Why mobile games firms should be scared of Rapidshare

Ever heard of Rapidshare? If not, you should maybe make finding out about it one of your New Year's resolutions for 2009.
It's a file-hosting site that's estimated to be the twelfth biggest site in the world in terms of traffic, with millions of files uploaded by users to store on its servers.
It, and the increasing number of sites like it, are also the latest hotbed of online piracy. Here's how it works: people upload big files - music or movies for example - which can then be downloaded by anyone entering the correct URL in their web browser.
There are hundreds of blogs springing up to publicise these URLs, again mainly focused on music and movies. And the threat is that while traditional file-sharing has focused on downloading individual tracks or TV shows, file-hosting sites support much bigger files.
In other words, forget downloading some Beatles tracks - you can download the band's entire discography in a single .zip or .rar file.
What does all this have to do with mobile games, you may be wondering?

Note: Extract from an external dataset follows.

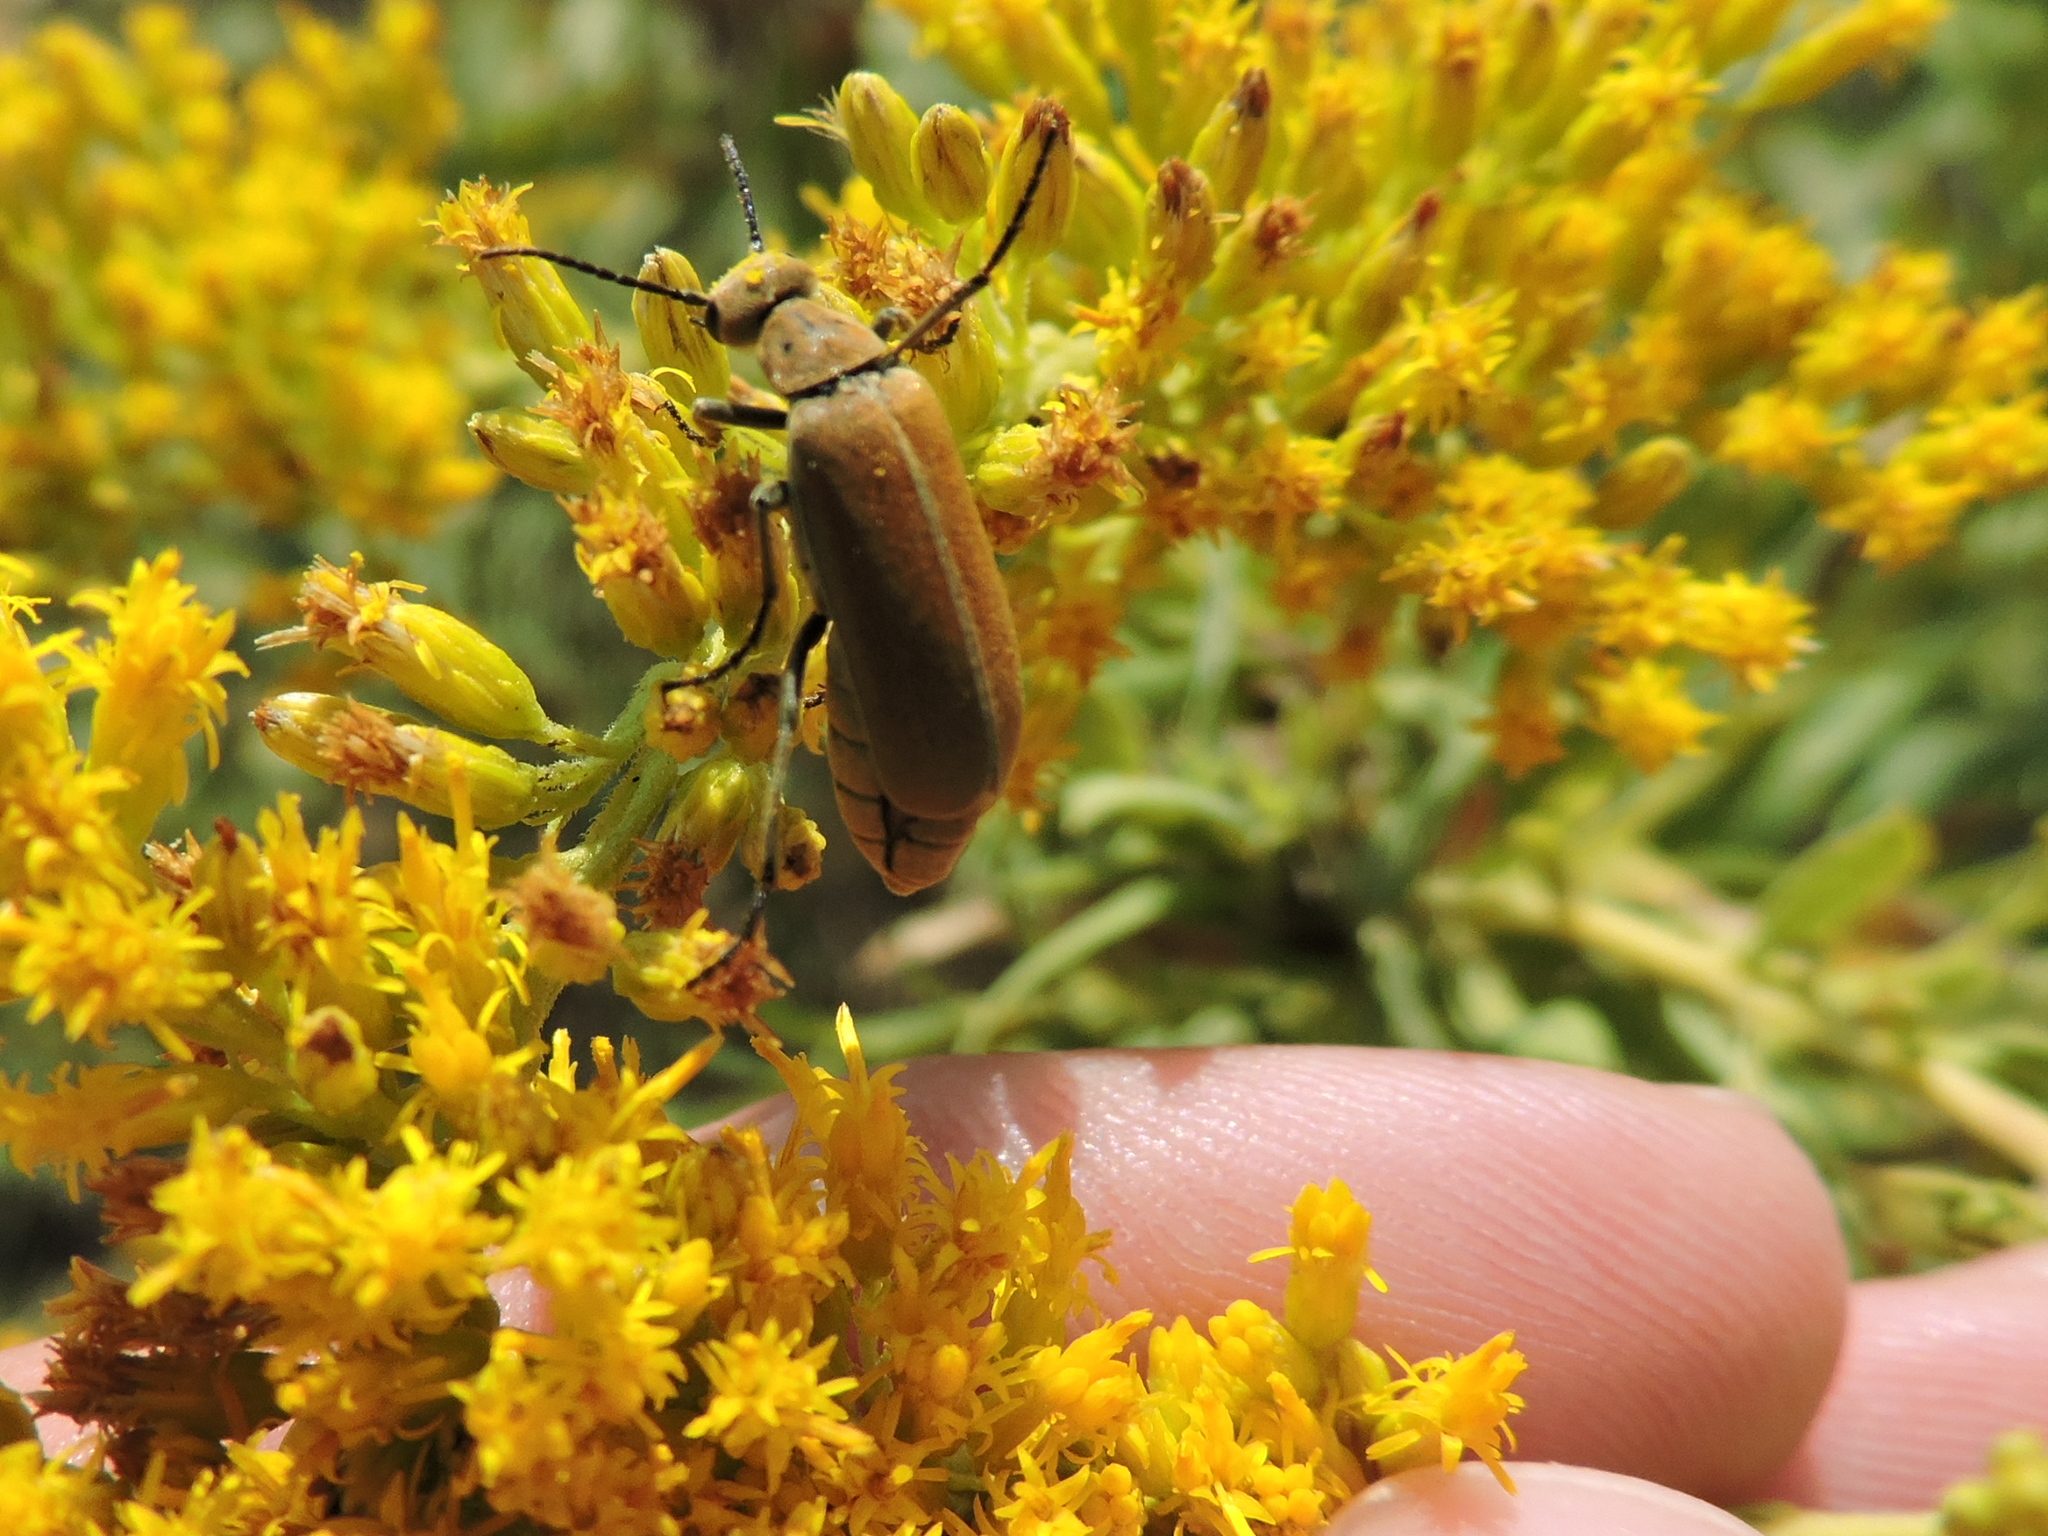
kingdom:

Well, you can get a 410MB collection of Gameloft mobile games on a Rapidshare link we found today, and similar collections focused on EA Mobile, N-Gage and cracked iPhone games.
Finding them is easy for anyone with the ability to use Google, too, even if they don't know the specific blogs that publish these links.
Piracy isn't often talked about much in the mobile games industry, but something tells us that may change in 2009, particularly as the growth of smartphones leads more mobile gamers to be comfortable sideloading content onto their handsets from PCs.